Can You Use 1031 Exchange Money in a Syndication? TICs, DSTs & UPREITs Explained
Why It Matters
Understanding these structures lets investors preserve 1031 tax deferrals and enables sponsors to tap high‑value capital, but missteps can trigger costly compliance failures.
Key Takeaways
- •1031 exchanges cannot directly fund partnership interests in syndications.
- •Tenants-in-common (TIC) structures allow fractional ownership for 1031 investors.
- •DSTs offer a trust-based alternative but require strict compliance and scale.
- •Sponsors face higher fees, admin costs, and compensation limits with TIC/DST.
- •Large dollar thresholds make 1031 capital viable for syndicators.
Summary
The episode tackles a common question among real‑estate investors: can 1031 exchange proceeds be funneled into a syndication fund? Host Nathan Sosa and co‑host Tom Castelli explain that the tax code bars a direct swap of real‑property for a partnership interest, forcing sponsors to use specialized structures.
They break down the two primary workarounds. A Tenants‑in‑Common (TIC) lets an investor own a fractional share of the replacement property, sitting alongside the LP entity but not inside the partnership itself.
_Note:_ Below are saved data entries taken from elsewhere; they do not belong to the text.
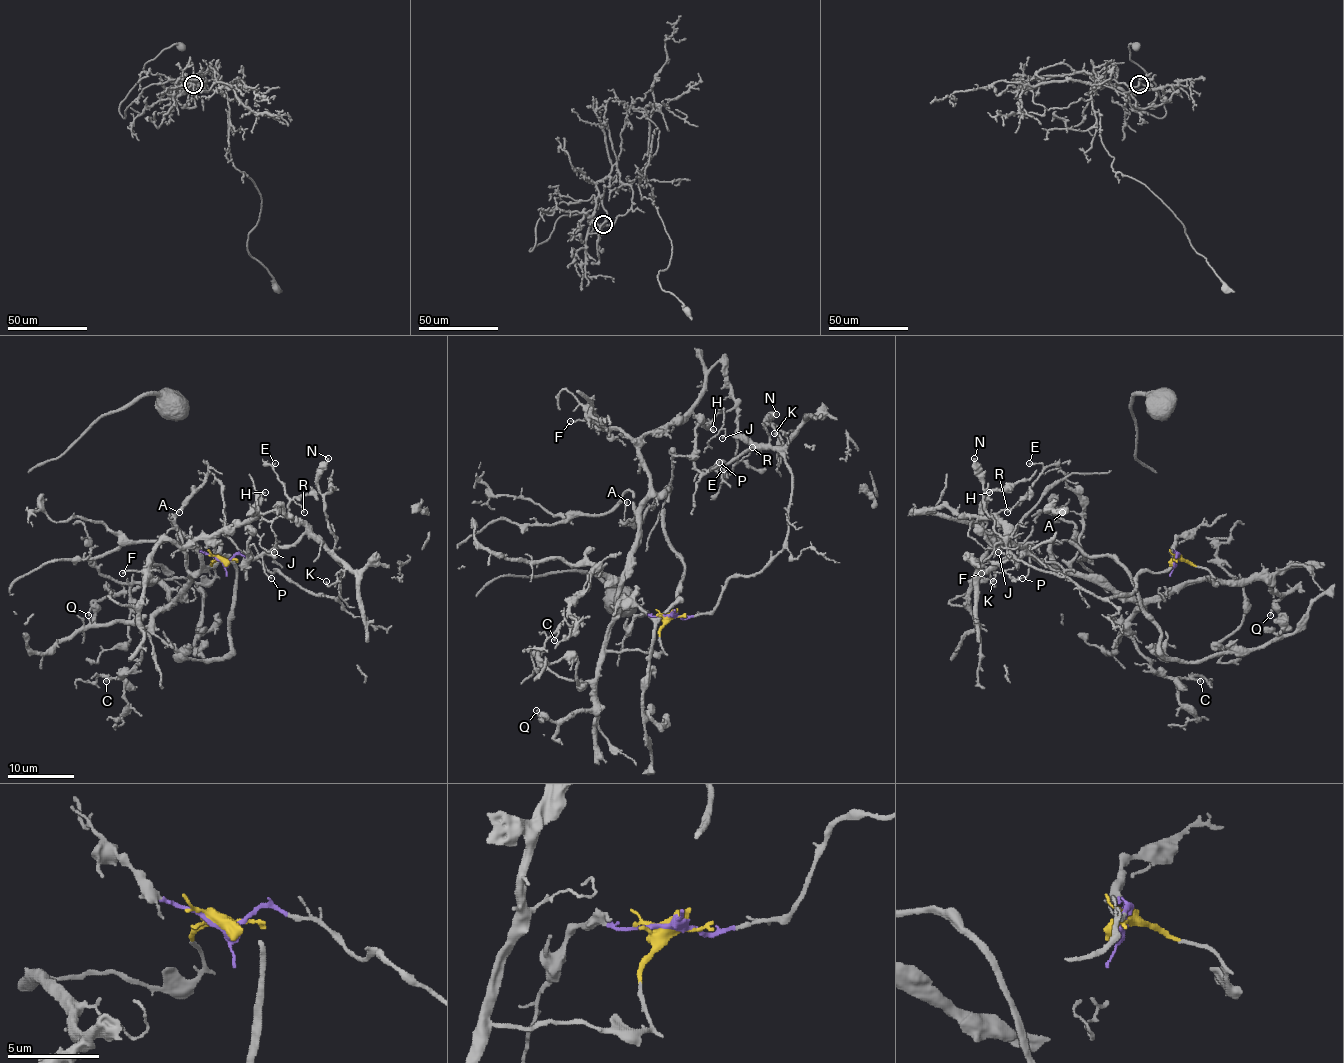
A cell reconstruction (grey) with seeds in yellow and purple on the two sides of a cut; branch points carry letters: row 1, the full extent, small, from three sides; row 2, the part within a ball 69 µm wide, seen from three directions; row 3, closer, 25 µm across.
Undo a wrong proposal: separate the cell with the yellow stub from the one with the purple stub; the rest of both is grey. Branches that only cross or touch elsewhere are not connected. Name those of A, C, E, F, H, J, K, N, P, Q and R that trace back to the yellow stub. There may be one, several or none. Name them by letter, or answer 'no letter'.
A, C, F, Q

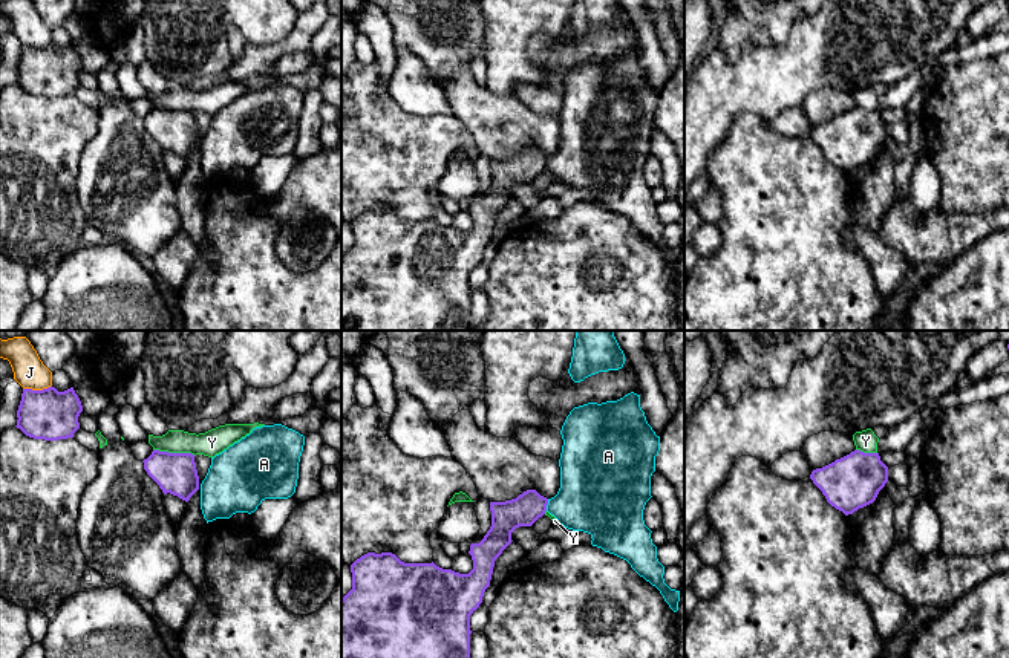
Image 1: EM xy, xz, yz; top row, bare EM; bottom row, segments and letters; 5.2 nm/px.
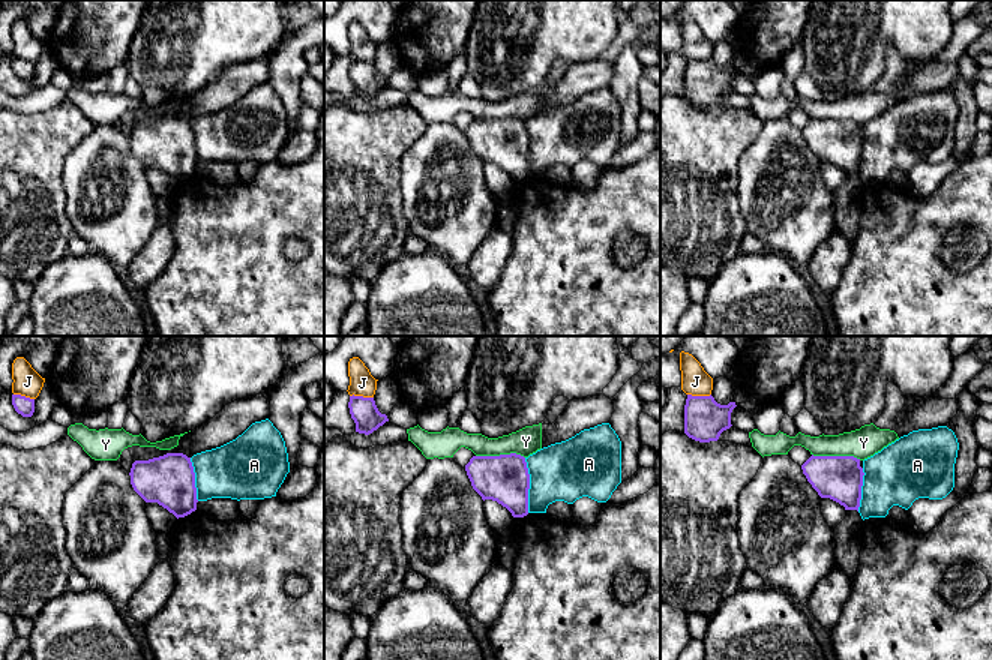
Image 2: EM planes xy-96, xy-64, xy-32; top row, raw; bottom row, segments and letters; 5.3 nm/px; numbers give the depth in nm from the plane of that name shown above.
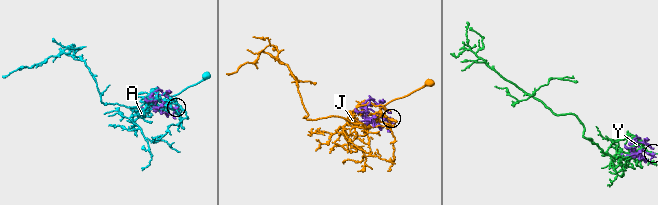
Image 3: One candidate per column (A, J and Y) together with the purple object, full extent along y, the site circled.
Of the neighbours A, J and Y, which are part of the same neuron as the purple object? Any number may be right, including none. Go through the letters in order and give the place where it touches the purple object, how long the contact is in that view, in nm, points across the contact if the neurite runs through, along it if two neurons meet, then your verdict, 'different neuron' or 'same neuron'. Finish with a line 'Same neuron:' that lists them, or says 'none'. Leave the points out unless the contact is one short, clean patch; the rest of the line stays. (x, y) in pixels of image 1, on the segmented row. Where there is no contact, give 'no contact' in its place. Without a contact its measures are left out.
A: meets purple in xz at (547, 504); contact 70 nm long; different neuron
J: meets purple in xy at (37, 390); contact 150 nm long; different neuron
Y: meets purple in xy at (175, 453); contact 220 nm long; different neuron
Same neuron: none

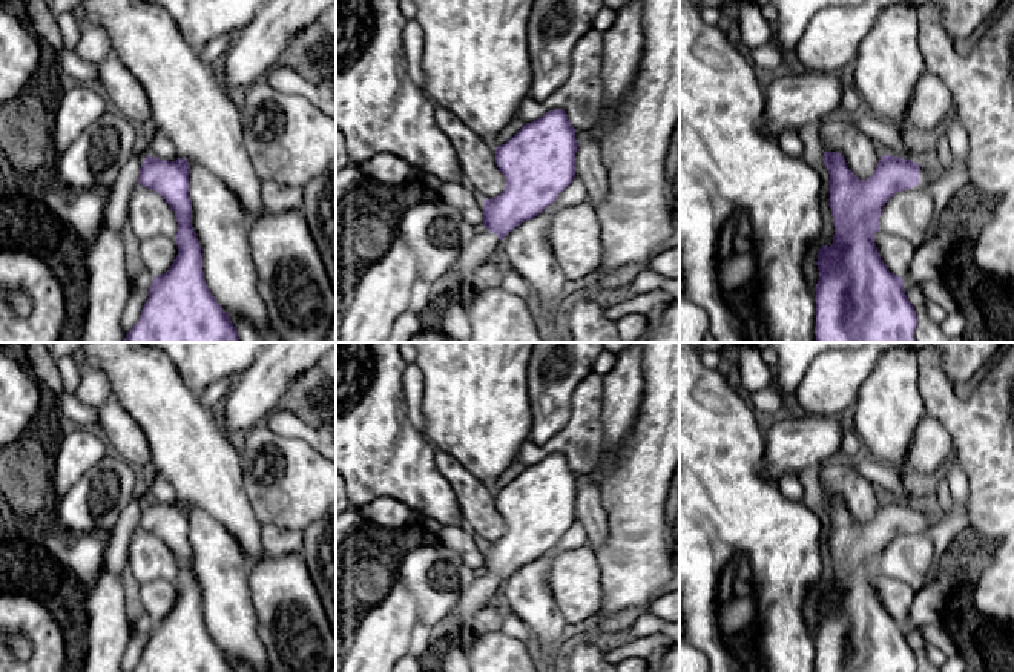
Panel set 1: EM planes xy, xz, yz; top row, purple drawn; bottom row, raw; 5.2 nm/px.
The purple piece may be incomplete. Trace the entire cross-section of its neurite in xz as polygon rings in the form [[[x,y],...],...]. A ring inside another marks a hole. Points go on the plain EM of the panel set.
[[[563,453],[526,466],[495,491],[495,508],[506,531],[499,540],[483,545],[483,571],[449,611],[440,628],[442,637],[472,629],[502,583],[558,542],[575,522],[575,497],[575,473]]]

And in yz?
[[[825,496],[824,508],[830,517],[830,552],[835,578],[830,591],[818,595],[819,623],[816,628],[815,672],[916,672],[917,660],[908,644],[902,620],[888,614],[879,600],[873,580],[879,575],[879,560],[885,546],[897,535],[917,528],[928,531],[934,523],[922,506],[884,499],[874,517],[859,523],[842,497]]]

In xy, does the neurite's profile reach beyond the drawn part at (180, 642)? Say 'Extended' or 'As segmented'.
As segmented

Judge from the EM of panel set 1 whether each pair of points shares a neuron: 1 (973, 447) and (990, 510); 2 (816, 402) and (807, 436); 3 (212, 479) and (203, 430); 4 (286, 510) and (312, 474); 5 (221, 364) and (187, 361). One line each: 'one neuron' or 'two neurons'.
1: one neuron
2: two neurons
3: one neuron
4: one neuron
5: one neuron

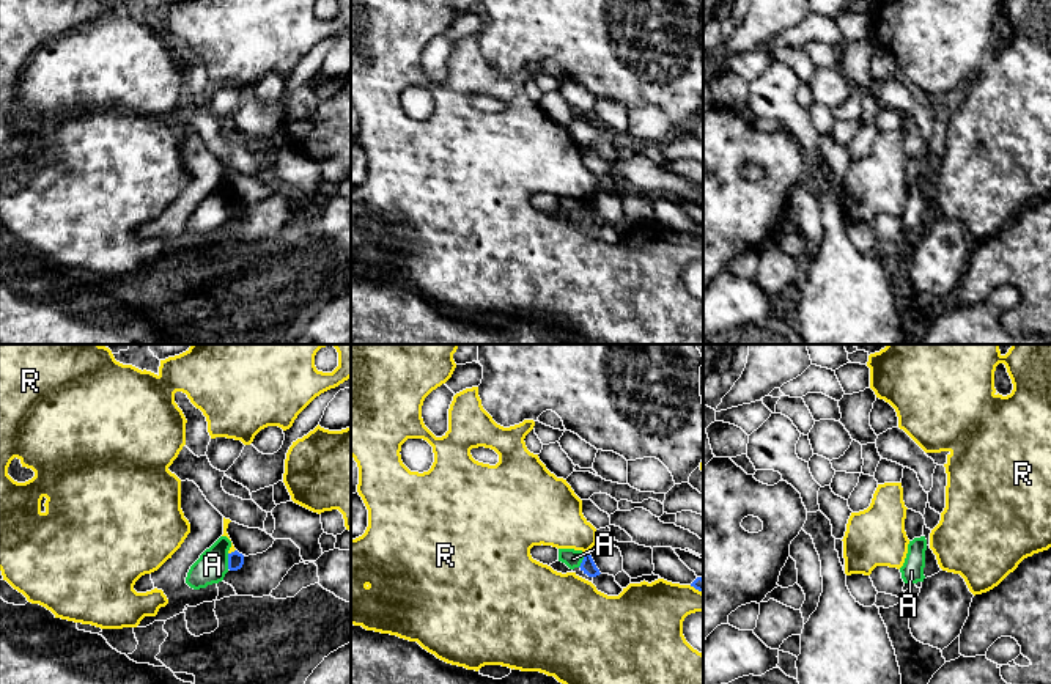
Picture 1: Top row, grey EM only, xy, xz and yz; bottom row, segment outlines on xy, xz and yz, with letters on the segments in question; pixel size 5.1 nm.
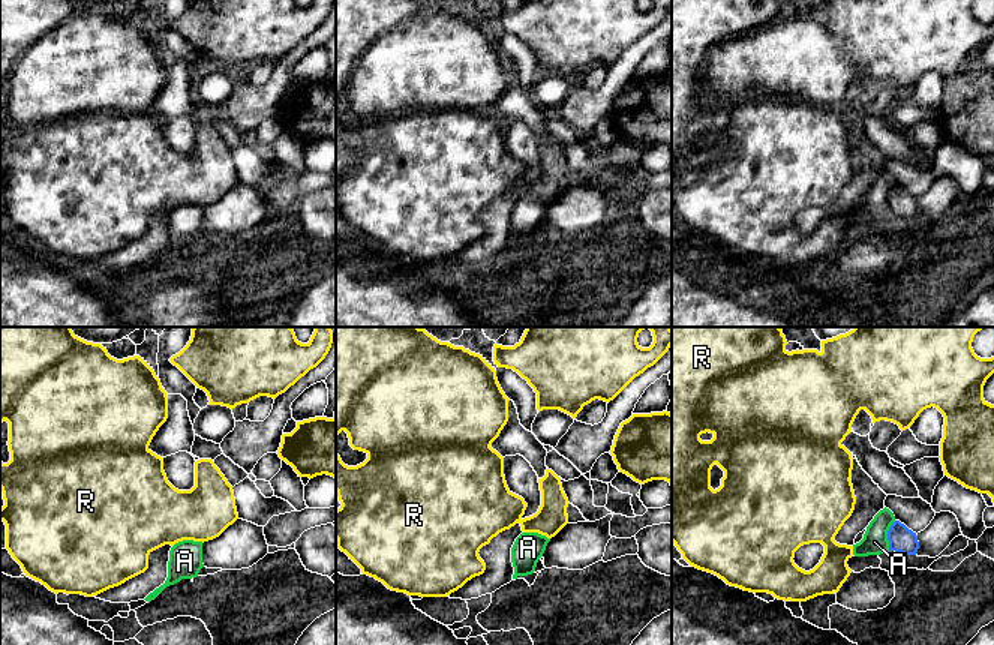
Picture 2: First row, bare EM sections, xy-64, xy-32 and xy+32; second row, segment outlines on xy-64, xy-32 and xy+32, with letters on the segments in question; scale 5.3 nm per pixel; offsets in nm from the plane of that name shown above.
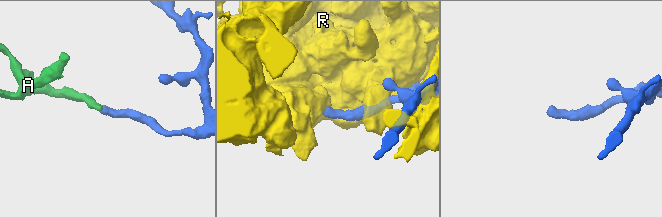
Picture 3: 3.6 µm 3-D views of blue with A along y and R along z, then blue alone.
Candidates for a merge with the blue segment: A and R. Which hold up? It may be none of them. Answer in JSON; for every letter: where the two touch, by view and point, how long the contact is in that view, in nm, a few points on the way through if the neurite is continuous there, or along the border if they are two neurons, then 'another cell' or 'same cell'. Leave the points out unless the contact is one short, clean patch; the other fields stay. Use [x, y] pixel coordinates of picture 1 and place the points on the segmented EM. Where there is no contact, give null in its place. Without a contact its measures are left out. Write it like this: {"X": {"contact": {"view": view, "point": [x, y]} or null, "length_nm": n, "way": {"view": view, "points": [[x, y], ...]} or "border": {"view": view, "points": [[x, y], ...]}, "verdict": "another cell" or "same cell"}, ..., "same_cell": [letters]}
{"A": {"contact": {"view": "xy", "point": [228, 562]}, "length_nm": 80, "border": {"view": "xy", "points": [[227, 554], [228, 568]]}, "verdict": "another cell"}, "R": {"contact": {"view": "xz", "point": [586, 552]}, "length_nm": 30, "verdict": "another cell"}, "same_cell": []}

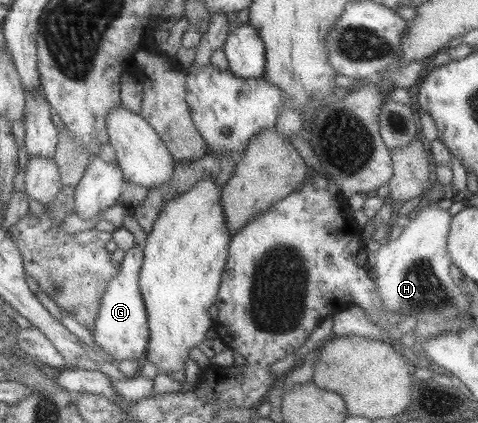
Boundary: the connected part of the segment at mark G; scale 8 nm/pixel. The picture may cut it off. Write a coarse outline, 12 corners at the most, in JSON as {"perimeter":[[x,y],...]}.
{"perimeter":[[141,247],[107,283],[92,341],[117,364],[146,351]]}

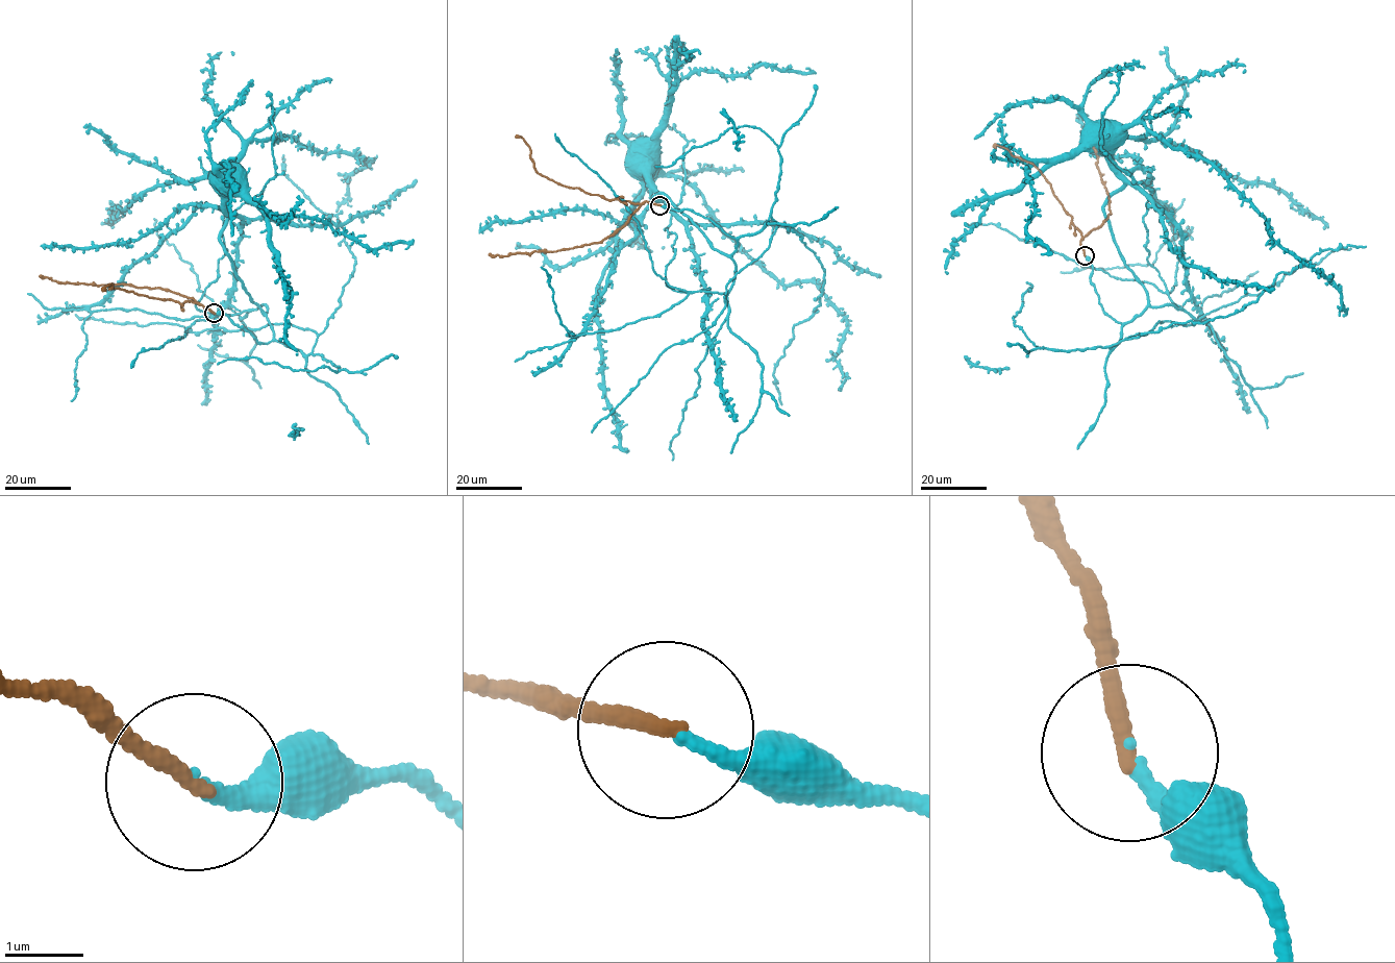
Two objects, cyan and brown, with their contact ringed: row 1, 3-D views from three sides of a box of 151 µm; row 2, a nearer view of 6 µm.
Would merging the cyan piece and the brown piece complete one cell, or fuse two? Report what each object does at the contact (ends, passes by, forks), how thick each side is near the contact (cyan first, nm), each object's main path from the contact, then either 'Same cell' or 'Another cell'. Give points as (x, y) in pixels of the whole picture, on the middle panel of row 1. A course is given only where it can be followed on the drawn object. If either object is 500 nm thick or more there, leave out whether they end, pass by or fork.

A Delaware Statutory Trust (DST) operates as a trust that directly holds the asset, qualifying the investor as a direct owner under IRS Rev. 2004‑86. Both routes involve extra legal, accounting, and compliance layers, and they restrict the sponsor’s fee and promote structures.
Real‑world examples illustrate the hurdles: sponsors often set a minimum gain threshold—sometimes a million dollars—before entertaining a TIC or DST investor, citing higher admin costs and the risk of unintentionally creating a partnership that triggers penalties. The hosts note a 40% year‑over‑year rise in DST equity raises projected for 2025, underscoring growing market interest despite the complexity.
For investors, the takeaway is clear: leveraging 1031 capital in a syndication is possible but demands careful structuring and professional guidance. Sponsors must weigh the added expense and reduced compensation against the benefit of attracting large, passive capital, while investors need experienced CPAs to ensure compliance and preserve the tax deferral advantage.